As the method was so new, Gyllensten had to testify as an expert during the trial.
This was the first time that mitochondrial DNA was used in Swedish law, but it has been followed by many more cases that we have then analysed,” notes Allen.
She describes the collaboration with Svante as very rewarding.
“It was both fun and stimulating. He’s always so engaged in research, be it his own or that of others,” she says.
Extracting ancient DNA in Uppsala
Uppsala University was relatively early in setting up its own lab to extract ancient DNA. There, Mattias Jakobsson's research team works to find new answers about human evolution.

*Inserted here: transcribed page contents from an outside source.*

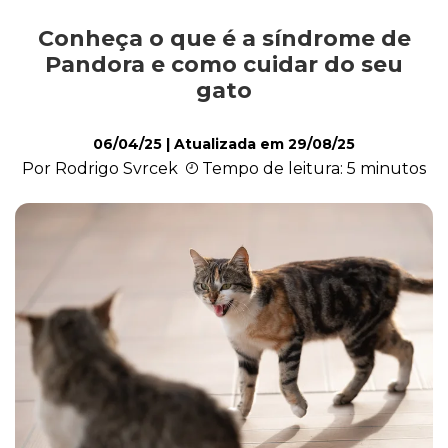
Conheça o que é a síndrome de
Comportamento
Pandora e como cuidar do seu
gato
Curiosidades
06/04/25
| Atualizada em
29/08/25
Por Rodrigo Svrcek
Tempo de leitura: 5 minutos
Filhote
Higiene
Saúde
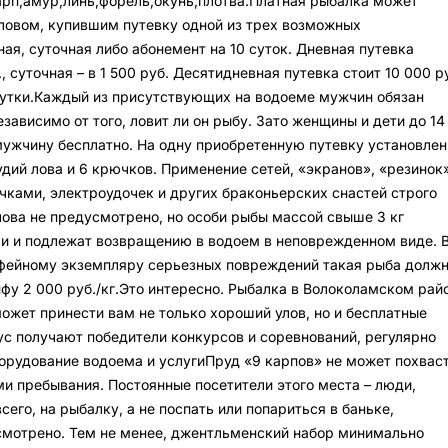
рп,амур,линь,форель,окунь,плотва.Платная рыбалка может
ловом, купившим путевку одной из трех возможных
ая, суточная либо абонемент на 10 суток. Дневная путевка
, суточная – в 1 500 руб. Десятидневная путевка стоит 10 000 ру
а сутки.Каждый из присутствующих на водоеме мужчин обязан
зависимо от того, ловит ли он рыбу. Зато женщины и дети до 14
ужчину бесплатно. На одну приобретенную путевку установлен
удий лова и 6 крючков. Применение сетей, «экранов», «резинок
ами, электроудочек и других браконьерских снастей строго
ва не предусмотрено, но особи рыбы массой свыше 3 кг
и и подлежат возвращению в водоем в неповрежденном виде. 
офейному экземпляру серьезных повреждений такая рыба долж
ифу 2 000 руб./кг.Это интересно. Рыбалка в Волоколамском рай
может принести вам не только хороший улов, но и бесплатные
ус получают победители конкурсов и соревнований, регулярно
рудование водоема и услугиПруд «9 карпов» не может похвас
 пребывания. Постоянные посетители этого места – люди,
его, на рыбалку, а не поспать или попариться в баньке,
смотрено. Тем не менее, джентльменский набор минимально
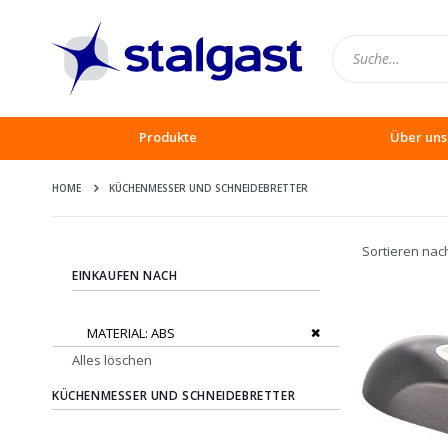
Produkte
Über uns
HOME
KÜCHENMESSER UND SCHNEIDEBRETTER
Sortieren nac
EINKAUFEN NACH
Dies entfernen
MATERIAL
ABS
Alles löschen
KÜCHENMESSER UND SCHNEIDEBRETTER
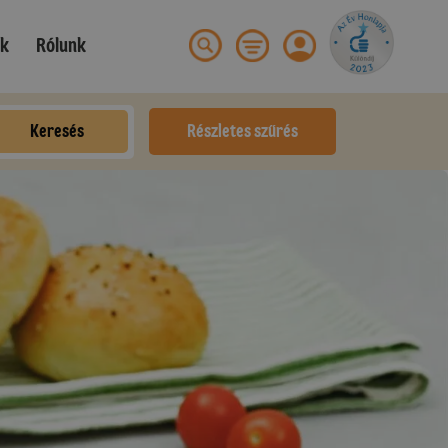
ek
Rólunk
Keresés
Részletes szűrés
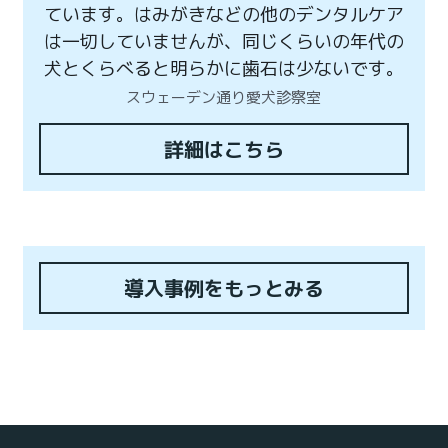
ています。はみがきなどの他のデンタルケア
は一切していませんが、同じくらいの年代の
犬とくらべると明らかに歯石は少ないです。
スウェーデン通り愛犬診察室
詳細はこちら
導入事例をもっとみる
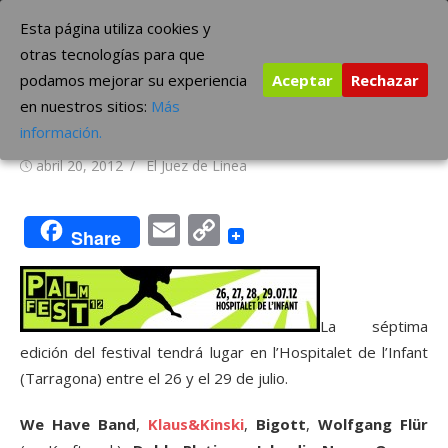
Saltar
The Borderline Music
Esta página utiliza cookies y
al
otras tecnologías para que
contenido
podamos mejorar su experiencia
Aceptar
Rechazar
Palmfest 2012: primeros
en nuestros sitios:
Más
nombres
información.
Publicada
Autor
abril 20, 2012
El Juez de Linea
el
Email
Copy
Share
Link
La séptima
edición del festival tendrá lugar en l’Hospitalet de l’Infant
(Tarragona) entre el 26 y el 29 de julio.
We Have Band
,
Klaus&Kinski
,
Bigott
,
Wolfgang Flür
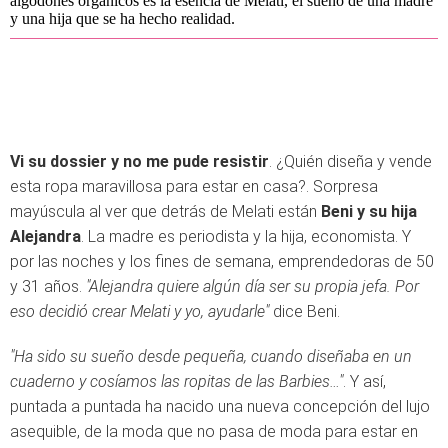
algodones orgánicos es la esencia de Melati, el sueño de una madre
y una hija que se ha hecho realidad.
Vi su dossier y no me pude resistir
. ¿Quién diseña y vende
esta ropa maravillosa para estar en casa?. Sorpresa
mayúscula al ver que detrás de Melati están
Beni y su hija
Alejandra
. La madre es periodista y la hija, economista. Y
por las noches y los fines de semana, emprendedoras de 50
y 31 años.
"Alejandra quiere algún día ser su propia jefa. Por
eso decidió crear Melati y yo, ayudarle"
dice Beni.
"Ha sido su sueño desde pequeña, cuando diseñaba en un
cuaderno y cosíamos las ropitas de las Barbies…"
. Y así,
puntada a puntada ha nacido una nueva concepción del lujo
asequible, de la moda que no pasa de moda para estar en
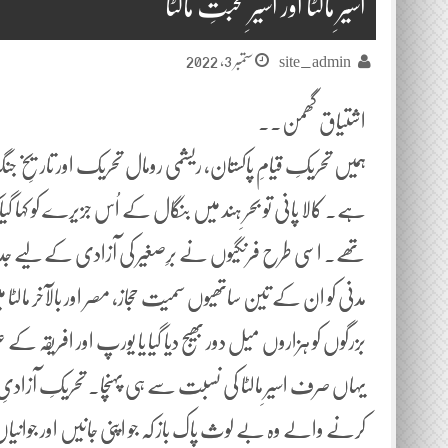
اسیرِ مالٹا اور اسیرِ محبتِ مالٹا
ستمبر 3, 2022
site_admin
اشتیاق گھمن..
ہمیں تحریکِ قیامِ پاکستان، ریشمی رومال تحریک اور تاریخِ جنگِ آ
ہے۔ کالا پانی تو بحرِ ہند میں بنگال کے اُس جزیرے کو کہا گیا
تھے۔ اسی طرح فرنگیوں نے برِصغیر کی آزادی کے لیے جدوجہد ک
مدنی کو ان کے تین ساتھیوں سمیت حجاز، مصر اور بالآخر مالٹا م
بزرگوں کو ہزاروں میل دور بھیج دیا گیا یا یورپ اور افریقہ کے
یہاں صرف اسیرِ مالٹا کی نسبت سے ہی پہنچا۔ تحریکِ آزادیِ
کرنے والے وہ بے لوث پاک باز کہ جو اپنی جانیں اور جوان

He had long been convinced that Pääbo would one day be awarded a Nobel Prize.
“He created this field of paleogenomics in research, so there’s now a field that has been established for quite some time. But a Nobel Prize makes it very clear that this is a broad and important discipline within evolutionary research,” notes Jakobsson, Professor of Genetics at the Department of Organismal Biology.
Technological developments have progressed rapidly, and one area of application in which researchers are now interested is the possibility of extracting DNA from material other than skeletons, such as soil samples from an ancient settlement.
“This allows us to find out if humans, Neanderthals or some other group lived there. So far, we are at the level where it is possible to differentiate between groups in that way, but we are not quite at the level of individuals yet,” explains Jakobsson.